En una noche que supo albergar la alegría del retorno con los nervios del debut, hemos sabido demostrar-nos que a pesar del componente social del evento (que en alguna de sus tantas épocas de oro supo celebrarse miércoles a miércoles) el fundamental sigue siendo siempre el deportivo, es decir, el derroche de buen futbol.
El reencuentro fue bastante convulsionado, entre abrazos y presentaciones, con jugadoras que no tenían la indumentaria adecuada para el despliegue de talento, el festejo de los primeros 26 años de “nuestra” amiga Pauli ( y efectos colaterales) pasó a un segundo plano para poder dar el merecido lugar a un derrotero de situaciones que, sin lugar a duda, marcan un hito en la historia de estas glamorosas: no no, no me refiero a la incorporación de los guantes protectores/potenciadores de las arqueras, sino a la concreción del primer gol de cabeza, convertido “de la mano” de la imparable (en cada uno de sus sentidos) Paulita y muy festejado, cuando el aliento las dejó, por Paula M. y Lauri (más motivadas que nunca) y Noe (pase gestionado por Lauri que incorporó claramente sangre nueva a la cancha). Mientras que en el equipo “de enfrente” se alineaban La Muro Murari, el refuerzo en el arco Achus puntín de oro, Gise con mas ganas que nunca, ya que dejo a sus alumnos solos en la pileta para llegar temprano al partido siendo una de las primeras en arribar a la sede, y Guada que a pesar de valorar sus esfuerzos sigue evitando la situación estresante de convertir el gol!!.

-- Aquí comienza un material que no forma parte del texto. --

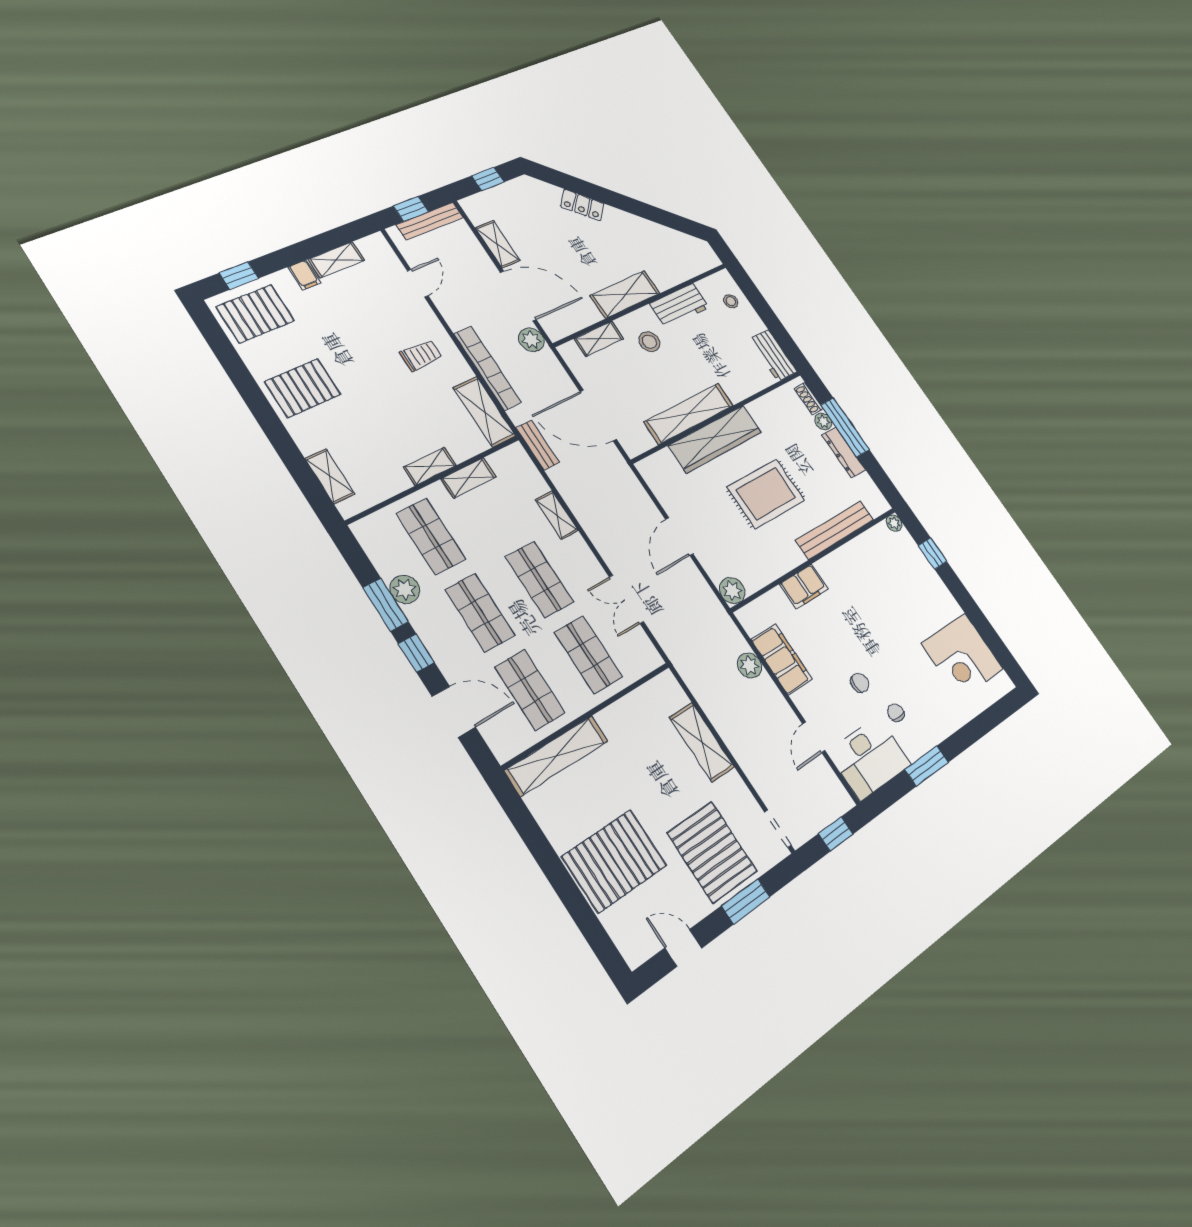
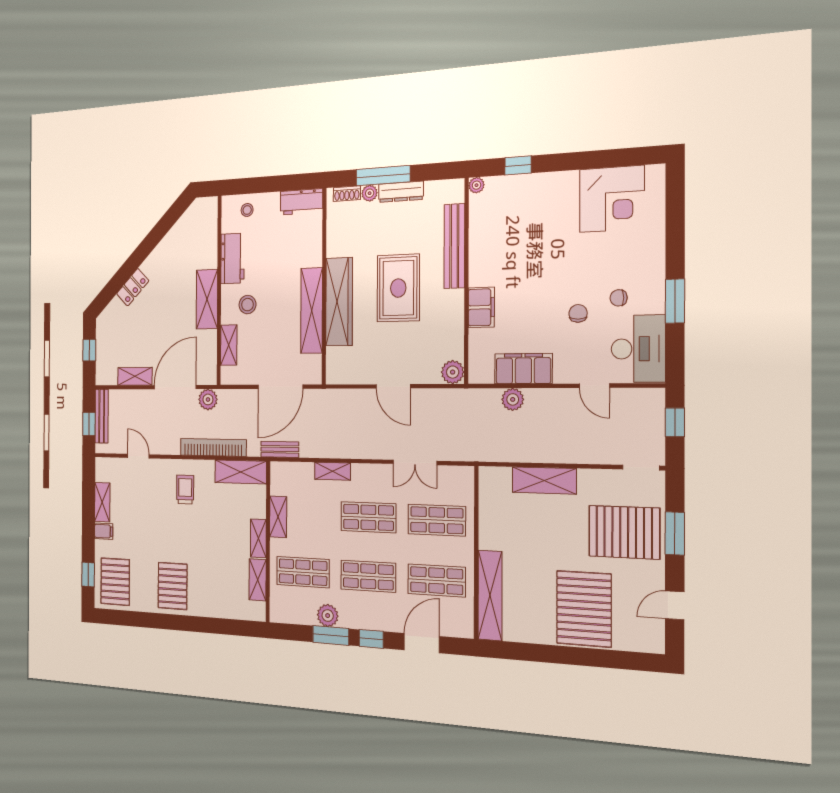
shelving: (330, 476) -> (258, 580), moved, turned 90

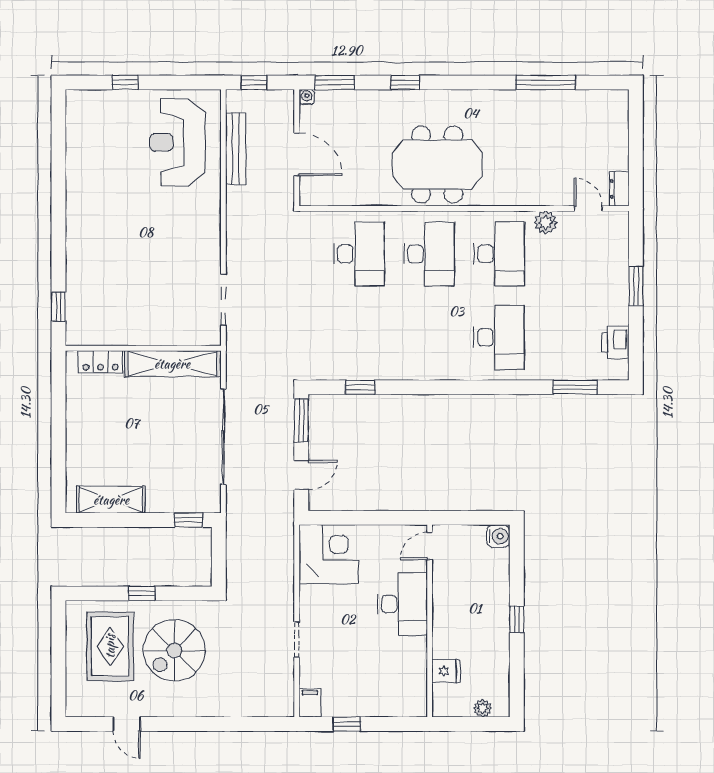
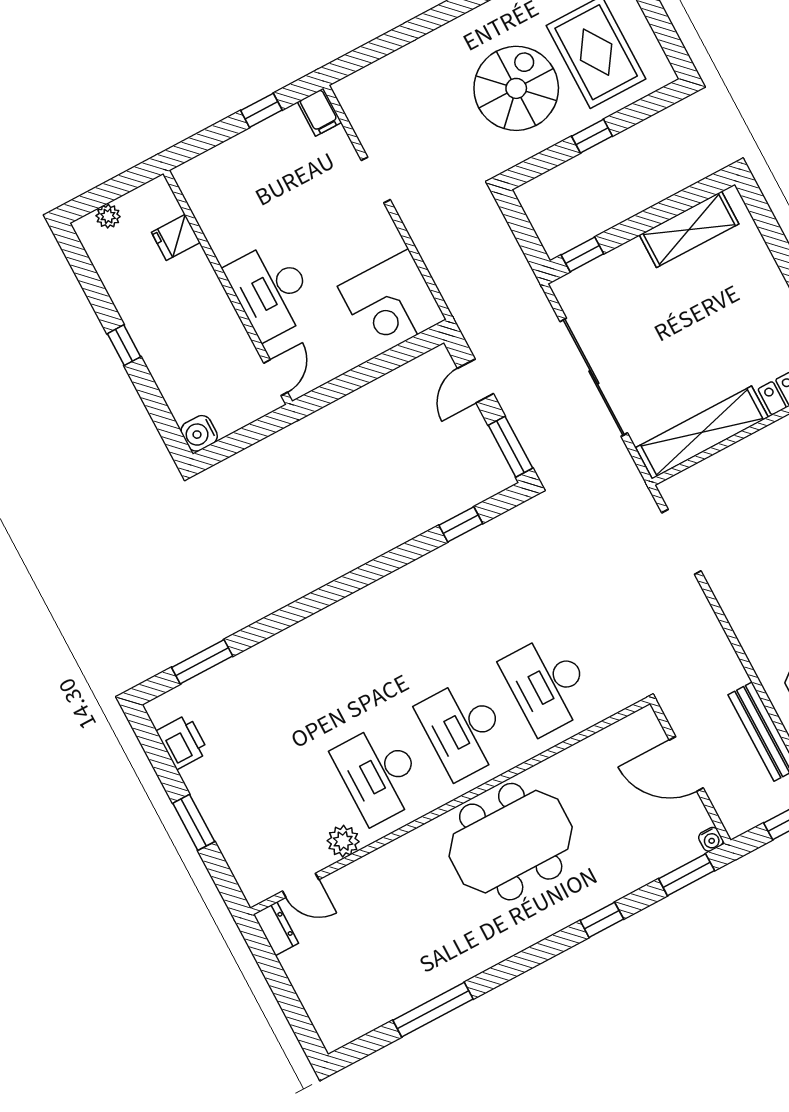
desk: (499, 337) -> (326, 673), removed

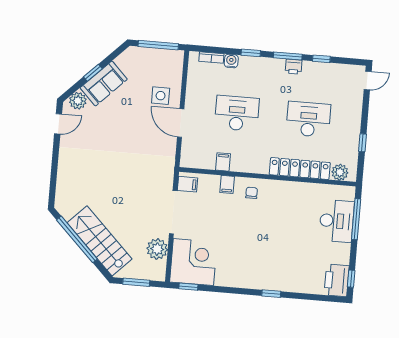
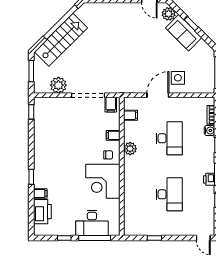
filing cabinet: (223, 162) -> (130, 115), moved
locker: (300, 169) -> (130, 191), removed
plant: (340, 172) -> (130, 149), moved
corner desk: (193, 262) -> (103, 181), moved, turned 90
window: (351, 279) -> (64, 238), moved
printer: (337, 280) -> (42, 212), moved, turned 90
filing cabinet: (293, 284) -> (40, 193), added

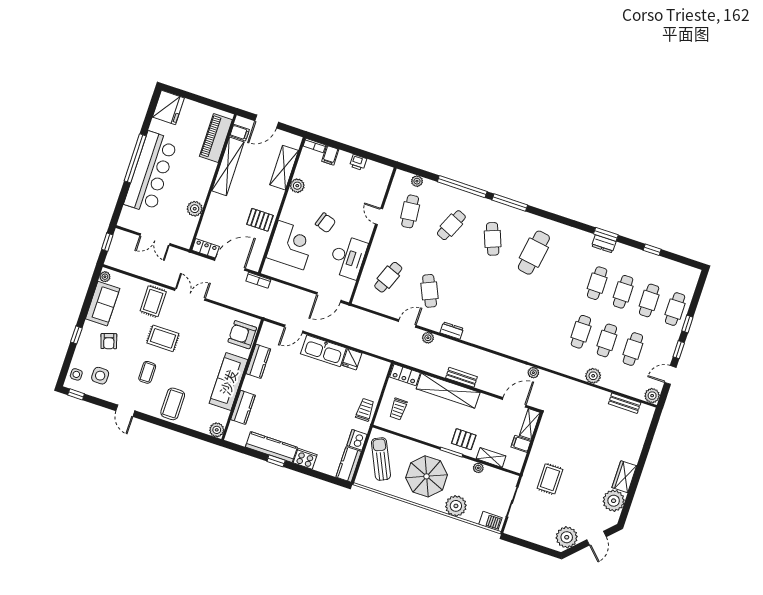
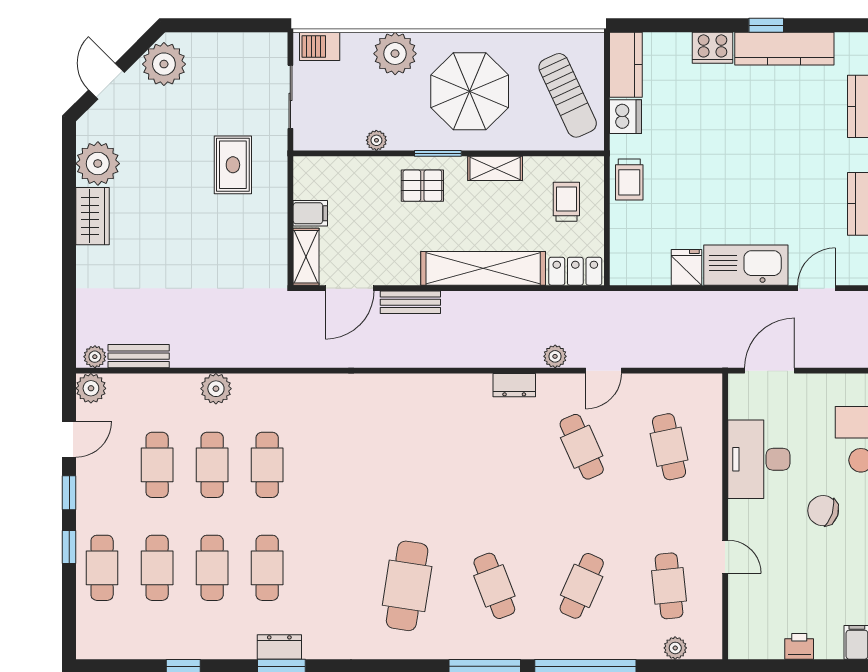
cafe table: (388, 277) -> (669, 447), turned -33
plant: (533, 373) -> (95, 357), moved
bench: (461, 377) -> (410, 302), moved
shelving: (491, 457) -> (495, 168), moved

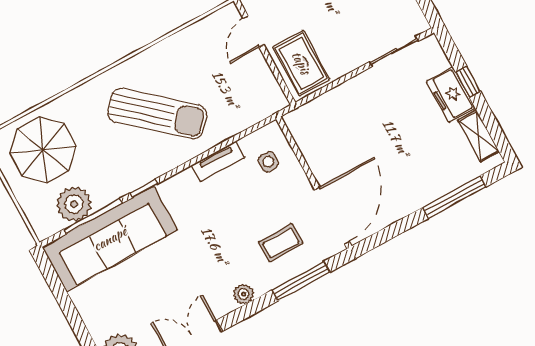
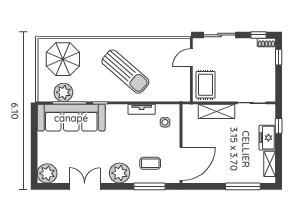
window: (468, 82) -> (279, 126), moved
shelving: (343, 97) -> (217, 111), added
plant: (243, 294) -> (120, 173), width x1.87, depth x1.87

A pesar de tener presente nuestro desempeño con miras a Beijin nos hemos “pescado” algunos porrazos al estar la red lateral totalmente en contra de que mostremos nuestras habilidades.
Finalmente entre mezcla de alegría y cansancio (llamamos a esto el gesto de boquear cual pescado sin agua a lo largo de toda la cancha) pero con la satisfacción de haber dejado todo y a falta de un árbitro que con autoridad ponga fin al encuentro a través de su pitazo final La Muro Murari se encargó de generar una situación que la dejó “parada” en posición de reafirmar lo que realmente significa para este grupete de titanes del deporte: NUESTRA HEROÍNA!! No por permitirnos un respiro después de tanto pique corto, sino por haber soportado con total estoicidad el golpe seco en su ojo-nariz derecho de una pelota pateada desde aire que claramente hubiera propiciado un mar de lágrimas en cualquier ojo una jugadora ajena al glamour!
Si bien con las nuevas novedades de Mr Mario la parrilita quedo totalmente descartada, no así el festejo del encuentro se decidió rápidamente y con gran entusiasmo darle la oportunidad de albergarnos al bufete de Quintino que nos vió crecer!